What a cool cat you have! I like the photos too!


----------



## snowbear (Mar 19, 2020)

KITTEH!


----------



## Jeff G (Mar 19, 2020)

Nice enhancements!


----------



## Jeff15 (Mar 20, 2020)

Nice set.......


----------



## ocalapilot (Mar 20, 2020)

Derrel said:


> What a cool cat you have! I like the photos too!



He’s a Mokave Jag cat. He’s definitely more unique as a cat than I am as a photographer. 

He likes to climb the trees when I take him for a walk.






























Sent from my iPhone using Tapatalk


----------



## ocalapilot (Mar 20, 2020)

He thinks he’s a dog.













Sent from my iPhone using Tapatalk


----------



## K9Kirk (Mar 21, 2020)

Back in the Cheech & Chong day you didn't need Photoshop to see cats like that. 

Nice set ... nice set.


----------



## Winona (Mar 24, 2020)

I like 1 and 6. Enjoyed all of them. Cool cat.


----------



## ocalapilot (Mar 25, 2020)

Winona said:


> I like 1 and 6. Enjoyed all of them. Cool cat.

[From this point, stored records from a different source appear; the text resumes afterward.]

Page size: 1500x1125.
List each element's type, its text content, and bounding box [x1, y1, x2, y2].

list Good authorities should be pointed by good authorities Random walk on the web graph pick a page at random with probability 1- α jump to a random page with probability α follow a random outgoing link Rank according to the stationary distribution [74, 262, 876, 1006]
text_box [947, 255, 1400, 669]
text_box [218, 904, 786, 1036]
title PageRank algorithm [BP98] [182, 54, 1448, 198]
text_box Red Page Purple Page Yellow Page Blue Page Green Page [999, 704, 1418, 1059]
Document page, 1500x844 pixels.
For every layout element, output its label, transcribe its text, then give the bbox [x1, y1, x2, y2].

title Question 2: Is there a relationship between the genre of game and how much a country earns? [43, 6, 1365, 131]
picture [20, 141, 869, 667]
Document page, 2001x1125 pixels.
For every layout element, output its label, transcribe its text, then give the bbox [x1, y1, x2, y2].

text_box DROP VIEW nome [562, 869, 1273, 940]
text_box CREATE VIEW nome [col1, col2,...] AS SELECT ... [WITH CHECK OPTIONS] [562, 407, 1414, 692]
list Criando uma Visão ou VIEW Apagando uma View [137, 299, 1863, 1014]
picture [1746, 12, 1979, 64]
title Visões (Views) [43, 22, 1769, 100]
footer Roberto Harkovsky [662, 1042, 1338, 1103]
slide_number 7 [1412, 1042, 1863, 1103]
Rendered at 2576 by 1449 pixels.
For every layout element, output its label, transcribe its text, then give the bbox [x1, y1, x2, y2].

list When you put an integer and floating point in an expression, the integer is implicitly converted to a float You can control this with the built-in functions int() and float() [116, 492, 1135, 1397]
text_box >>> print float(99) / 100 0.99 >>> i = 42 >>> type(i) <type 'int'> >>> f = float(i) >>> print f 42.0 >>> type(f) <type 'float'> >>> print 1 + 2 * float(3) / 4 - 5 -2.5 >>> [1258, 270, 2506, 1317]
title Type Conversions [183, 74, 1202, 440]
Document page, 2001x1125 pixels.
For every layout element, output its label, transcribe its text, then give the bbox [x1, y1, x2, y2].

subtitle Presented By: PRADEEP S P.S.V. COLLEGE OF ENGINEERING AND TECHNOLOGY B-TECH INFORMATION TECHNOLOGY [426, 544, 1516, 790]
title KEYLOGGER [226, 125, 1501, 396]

Those are on the top of my list too. Thanks for the comment.


Sent from my iPhone using Tapatalk


----------



## terri (Mar 25, 2020)

He's a great looking cat!  Post pics of Milo anytime.   

He is clearly a great companion.


----------



## ocalapilot (Mar 20, 2021)

Hope you’re all doing well.

Here’s a few more pics of Milo in action!


Sent from my iPhone using Tapatalk


----------



## K9Kirk (Mar 20, 2021)

I do believe that Milo just may be the coolest kitty on four paws. Give him a pat on the head for me, would you?


----------